Hi there, I'm having a little trouble with a school history assignment. I have chosen The Killing Fields as my 20th Century Historical movie, however I'm finding it difficult to define a historical topic that provides context for the movie. I have done a tad of research but am finding the amount of information and events overwhelming, I am unable to decipher a single, relatively simple historical topic. Any suggestions/ help would be appreciated! Thanks in advance

Public Comments

  1. The Khmer Rouge reached Phnom Penh and took power in 1975, changing the official name of the country to Democratic Kampuchea, led by Pol Pot. The Regime, heavily influenced and backed by China, immediately evacuated the cities and sent the entire population on forced marches to rural work projects.
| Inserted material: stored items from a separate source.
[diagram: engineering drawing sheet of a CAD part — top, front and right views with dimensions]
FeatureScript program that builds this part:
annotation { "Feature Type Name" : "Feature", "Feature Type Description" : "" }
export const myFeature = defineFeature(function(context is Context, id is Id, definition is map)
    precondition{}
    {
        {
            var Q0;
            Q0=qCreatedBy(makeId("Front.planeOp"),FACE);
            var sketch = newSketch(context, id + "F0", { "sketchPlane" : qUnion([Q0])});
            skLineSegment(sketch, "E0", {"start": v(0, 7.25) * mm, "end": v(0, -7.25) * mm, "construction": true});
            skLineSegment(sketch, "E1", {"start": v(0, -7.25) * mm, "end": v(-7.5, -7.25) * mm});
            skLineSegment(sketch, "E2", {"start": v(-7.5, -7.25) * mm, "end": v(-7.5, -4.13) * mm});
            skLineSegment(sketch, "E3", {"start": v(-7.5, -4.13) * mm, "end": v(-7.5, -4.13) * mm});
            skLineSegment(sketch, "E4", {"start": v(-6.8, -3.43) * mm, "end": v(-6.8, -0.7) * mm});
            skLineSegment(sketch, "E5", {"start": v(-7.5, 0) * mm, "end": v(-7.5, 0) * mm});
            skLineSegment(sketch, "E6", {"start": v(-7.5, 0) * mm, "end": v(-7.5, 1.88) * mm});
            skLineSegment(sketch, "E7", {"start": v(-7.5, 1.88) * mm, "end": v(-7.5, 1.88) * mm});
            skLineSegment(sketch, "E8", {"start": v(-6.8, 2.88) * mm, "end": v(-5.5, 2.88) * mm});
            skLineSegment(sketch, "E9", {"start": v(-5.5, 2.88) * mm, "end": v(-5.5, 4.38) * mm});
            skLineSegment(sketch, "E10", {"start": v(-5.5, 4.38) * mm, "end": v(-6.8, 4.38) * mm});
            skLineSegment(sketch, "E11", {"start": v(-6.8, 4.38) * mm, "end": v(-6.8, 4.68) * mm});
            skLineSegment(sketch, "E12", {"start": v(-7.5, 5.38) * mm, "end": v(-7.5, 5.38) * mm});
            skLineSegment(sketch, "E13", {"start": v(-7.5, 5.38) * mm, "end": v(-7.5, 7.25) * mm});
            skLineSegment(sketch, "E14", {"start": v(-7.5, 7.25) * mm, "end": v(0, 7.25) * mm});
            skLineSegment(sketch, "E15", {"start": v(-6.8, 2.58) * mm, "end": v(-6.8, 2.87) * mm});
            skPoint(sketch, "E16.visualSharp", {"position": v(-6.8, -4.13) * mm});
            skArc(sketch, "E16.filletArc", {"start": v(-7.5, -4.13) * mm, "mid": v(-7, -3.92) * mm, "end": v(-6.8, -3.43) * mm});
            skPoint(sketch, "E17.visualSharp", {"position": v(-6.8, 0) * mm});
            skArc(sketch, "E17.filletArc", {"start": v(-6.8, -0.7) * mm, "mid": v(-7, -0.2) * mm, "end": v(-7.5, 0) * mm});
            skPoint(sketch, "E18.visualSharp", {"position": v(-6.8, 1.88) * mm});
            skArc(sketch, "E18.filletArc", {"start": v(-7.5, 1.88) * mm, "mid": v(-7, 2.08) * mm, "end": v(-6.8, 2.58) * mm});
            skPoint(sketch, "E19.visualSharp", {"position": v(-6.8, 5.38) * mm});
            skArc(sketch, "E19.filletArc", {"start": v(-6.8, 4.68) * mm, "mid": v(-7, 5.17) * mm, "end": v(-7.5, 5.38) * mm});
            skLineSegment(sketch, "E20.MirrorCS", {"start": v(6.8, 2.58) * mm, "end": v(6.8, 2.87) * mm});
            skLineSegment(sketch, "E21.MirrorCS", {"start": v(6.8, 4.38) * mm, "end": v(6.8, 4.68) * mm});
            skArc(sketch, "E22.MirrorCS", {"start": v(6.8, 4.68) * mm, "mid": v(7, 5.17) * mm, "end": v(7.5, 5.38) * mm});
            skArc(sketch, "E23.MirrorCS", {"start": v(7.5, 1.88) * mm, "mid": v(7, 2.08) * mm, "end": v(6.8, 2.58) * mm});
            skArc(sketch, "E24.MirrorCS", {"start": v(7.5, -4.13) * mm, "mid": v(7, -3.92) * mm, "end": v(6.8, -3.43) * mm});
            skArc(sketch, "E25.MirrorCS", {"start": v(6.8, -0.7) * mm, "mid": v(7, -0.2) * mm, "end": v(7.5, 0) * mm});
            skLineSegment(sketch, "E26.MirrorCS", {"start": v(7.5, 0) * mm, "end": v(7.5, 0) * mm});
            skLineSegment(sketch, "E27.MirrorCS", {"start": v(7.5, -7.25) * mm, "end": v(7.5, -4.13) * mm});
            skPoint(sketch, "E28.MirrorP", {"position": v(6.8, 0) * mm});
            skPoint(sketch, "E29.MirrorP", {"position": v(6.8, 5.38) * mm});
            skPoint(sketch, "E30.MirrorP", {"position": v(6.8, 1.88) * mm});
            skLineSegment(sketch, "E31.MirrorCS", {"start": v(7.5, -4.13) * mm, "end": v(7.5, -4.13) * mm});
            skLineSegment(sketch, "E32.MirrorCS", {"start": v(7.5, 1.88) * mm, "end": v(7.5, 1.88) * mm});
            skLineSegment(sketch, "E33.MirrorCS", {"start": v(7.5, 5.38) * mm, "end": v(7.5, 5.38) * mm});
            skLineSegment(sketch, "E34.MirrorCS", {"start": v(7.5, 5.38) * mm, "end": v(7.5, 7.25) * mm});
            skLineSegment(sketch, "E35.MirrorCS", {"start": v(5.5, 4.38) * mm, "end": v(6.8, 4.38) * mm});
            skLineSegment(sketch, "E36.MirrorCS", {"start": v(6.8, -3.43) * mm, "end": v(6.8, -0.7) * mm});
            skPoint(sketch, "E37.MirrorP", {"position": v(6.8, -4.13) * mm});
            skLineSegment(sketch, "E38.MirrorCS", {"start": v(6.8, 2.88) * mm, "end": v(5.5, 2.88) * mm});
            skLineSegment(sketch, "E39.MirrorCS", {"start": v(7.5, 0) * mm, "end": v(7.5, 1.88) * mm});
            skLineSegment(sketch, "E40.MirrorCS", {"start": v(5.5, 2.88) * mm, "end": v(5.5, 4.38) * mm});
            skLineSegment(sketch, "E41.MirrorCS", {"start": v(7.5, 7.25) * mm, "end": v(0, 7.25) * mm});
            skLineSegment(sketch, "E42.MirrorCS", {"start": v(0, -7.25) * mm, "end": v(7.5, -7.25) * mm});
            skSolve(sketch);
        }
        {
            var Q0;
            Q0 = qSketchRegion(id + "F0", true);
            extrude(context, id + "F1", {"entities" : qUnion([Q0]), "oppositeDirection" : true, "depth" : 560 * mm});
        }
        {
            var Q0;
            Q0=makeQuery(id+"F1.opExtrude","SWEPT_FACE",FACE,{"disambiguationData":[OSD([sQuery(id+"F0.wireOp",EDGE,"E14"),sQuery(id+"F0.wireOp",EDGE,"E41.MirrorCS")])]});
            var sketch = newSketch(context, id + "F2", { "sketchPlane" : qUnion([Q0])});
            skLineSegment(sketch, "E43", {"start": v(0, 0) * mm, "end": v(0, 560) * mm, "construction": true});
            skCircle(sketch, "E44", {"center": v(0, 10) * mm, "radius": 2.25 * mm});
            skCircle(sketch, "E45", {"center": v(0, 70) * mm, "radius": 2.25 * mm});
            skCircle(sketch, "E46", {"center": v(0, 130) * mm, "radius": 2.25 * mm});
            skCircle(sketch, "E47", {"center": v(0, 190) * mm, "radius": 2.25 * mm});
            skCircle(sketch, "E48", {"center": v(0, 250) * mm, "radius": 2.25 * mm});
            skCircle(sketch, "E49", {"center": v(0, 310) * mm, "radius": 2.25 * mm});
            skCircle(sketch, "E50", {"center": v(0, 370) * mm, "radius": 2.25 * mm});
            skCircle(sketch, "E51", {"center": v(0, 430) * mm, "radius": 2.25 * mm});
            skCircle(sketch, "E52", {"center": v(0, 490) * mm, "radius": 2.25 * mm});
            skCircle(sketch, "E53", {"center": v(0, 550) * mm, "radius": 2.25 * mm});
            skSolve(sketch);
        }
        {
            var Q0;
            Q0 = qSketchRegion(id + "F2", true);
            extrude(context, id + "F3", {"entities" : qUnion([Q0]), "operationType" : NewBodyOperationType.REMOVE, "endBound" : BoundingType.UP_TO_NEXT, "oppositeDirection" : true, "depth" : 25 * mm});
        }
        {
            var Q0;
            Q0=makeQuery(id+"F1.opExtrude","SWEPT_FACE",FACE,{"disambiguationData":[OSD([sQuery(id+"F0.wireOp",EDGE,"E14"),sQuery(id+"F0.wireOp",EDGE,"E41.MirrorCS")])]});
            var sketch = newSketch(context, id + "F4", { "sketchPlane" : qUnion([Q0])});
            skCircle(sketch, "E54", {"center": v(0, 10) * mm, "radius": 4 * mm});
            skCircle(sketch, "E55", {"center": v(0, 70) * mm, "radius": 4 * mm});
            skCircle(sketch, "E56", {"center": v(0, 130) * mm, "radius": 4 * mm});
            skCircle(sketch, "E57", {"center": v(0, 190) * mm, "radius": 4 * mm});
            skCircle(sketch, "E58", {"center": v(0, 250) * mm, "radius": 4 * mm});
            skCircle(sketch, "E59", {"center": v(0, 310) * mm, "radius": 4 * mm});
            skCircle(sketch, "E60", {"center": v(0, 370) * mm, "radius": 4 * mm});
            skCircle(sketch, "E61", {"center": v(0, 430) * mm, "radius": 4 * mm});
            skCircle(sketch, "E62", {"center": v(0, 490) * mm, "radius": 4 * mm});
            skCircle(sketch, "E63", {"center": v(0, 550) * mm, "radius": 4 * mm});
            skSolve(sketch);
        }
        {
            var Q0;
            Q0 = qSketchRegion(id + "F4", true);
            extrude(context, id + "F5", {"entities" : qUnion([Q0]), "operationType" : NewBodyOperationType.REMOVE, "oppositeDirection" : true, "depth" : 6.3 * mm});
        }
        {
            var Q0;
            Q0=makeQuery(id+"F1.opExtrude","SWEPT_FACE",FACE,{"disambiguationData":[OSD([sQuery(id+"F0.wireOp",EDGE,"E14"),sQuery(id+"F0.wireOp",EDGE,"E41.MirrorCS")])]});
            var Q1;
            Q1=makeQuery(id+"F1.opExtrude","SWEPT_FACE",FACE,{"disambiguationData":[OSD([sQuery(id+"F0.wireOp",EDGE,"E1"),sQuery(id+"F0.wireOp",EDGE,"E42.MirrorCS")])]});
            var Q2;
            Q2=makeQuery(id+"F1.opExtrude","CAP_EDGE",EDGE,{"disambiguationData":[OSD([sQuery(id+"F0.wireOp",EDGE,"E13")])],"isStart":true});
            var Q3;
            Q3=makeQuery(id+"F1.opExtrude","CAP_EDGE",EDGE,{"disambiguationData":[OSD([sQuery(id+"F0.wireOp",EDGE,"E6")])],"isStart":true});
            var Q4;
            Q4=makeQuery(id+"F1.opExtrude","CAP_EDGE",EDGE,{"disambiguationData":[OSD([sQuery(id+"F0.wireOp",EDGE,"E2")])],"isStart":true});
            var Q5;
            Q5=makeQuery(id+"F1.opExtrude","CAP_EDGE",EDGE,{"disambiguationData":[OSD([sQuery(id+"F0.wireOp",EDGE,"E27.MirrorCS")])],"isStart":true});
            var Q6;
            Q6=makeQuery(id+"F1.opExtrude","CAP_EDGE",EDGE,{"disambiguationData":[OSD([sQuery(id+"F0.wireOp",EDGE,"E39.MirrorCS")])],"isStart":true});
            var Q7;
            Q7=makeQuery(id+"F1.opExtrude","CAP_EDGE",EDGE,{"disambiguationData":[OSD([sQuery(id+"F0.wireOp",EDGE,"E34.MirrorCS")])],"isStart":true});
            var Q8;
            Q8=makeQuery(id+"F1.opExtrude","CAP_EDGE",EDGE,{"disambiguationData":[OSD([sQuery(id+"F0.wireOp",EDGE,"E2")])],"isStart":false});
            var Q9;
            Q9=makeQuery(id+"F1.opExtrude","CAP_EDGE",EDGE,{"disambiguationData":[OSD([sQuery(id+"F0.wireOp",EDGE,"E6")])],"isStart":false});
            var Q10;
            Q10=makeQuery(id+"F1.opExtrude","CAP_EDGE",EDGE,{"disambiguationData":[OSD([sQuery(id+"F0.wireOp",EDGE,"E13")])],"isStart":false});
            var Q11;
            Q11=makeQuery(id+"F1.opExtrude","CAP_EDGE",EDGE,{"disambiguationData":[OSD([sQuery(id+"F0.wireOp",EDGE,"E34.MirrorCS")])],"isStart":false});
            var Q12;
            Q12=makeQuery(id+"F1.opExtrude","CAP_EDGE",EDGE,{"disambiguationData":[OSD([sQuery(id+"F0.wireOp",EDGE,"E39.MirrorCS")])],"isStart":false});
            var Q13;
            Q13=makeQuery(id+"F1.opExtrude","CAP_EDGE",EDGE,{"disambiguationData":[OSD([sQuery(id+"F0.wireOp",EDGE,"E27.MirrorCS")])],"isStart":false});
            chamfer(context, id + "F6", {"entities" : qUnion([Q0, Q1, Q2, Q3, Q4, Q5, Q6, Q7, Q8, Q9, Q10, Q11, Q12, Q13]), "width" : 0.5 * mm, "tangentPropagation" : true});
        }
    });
They attempted to rebuild the country's agriculture on the model of the 11th century. They discarded Western medicine, destroyed temples, libraries, and anything considered western. Any person with trained skills, doctors, lawyers, teachers, were especially targeted. According to Robert Kaplan in The Ends of the Earth (Vintage, 1996, p 406), "eyeglasses were as deadly as the yellow star." Over a million Cambodians, out of a total population of 8 million, died from executions, overwork, starvation and disease. There were almost no drugs in the country.[21] Estimates vary as to how many people were killed by the Khmer Rouge regime, ranging from approximately one to three million.[22][23] This era has given rise to the term Killing Fields, and the prison Tuol Sleng became as notorious as Auschwitz in the history of mass killing. Hundreds of thousands more fled across the border into neighbouring Thailand. The regime disproportionately targeted ethnic minority groups. The Cham Muslims suffered serious purges with as much as half of their population exterminated.[
  2. Your question is a little hard to follow, but it seems you want some help comparing The Killing Fields to other relevant genocides? Like the Holocaust? Or Rwanda (Hotel Rwanda would be something of a comparison) You have opened up a dark and ugly box, but more light will dispel the darkness.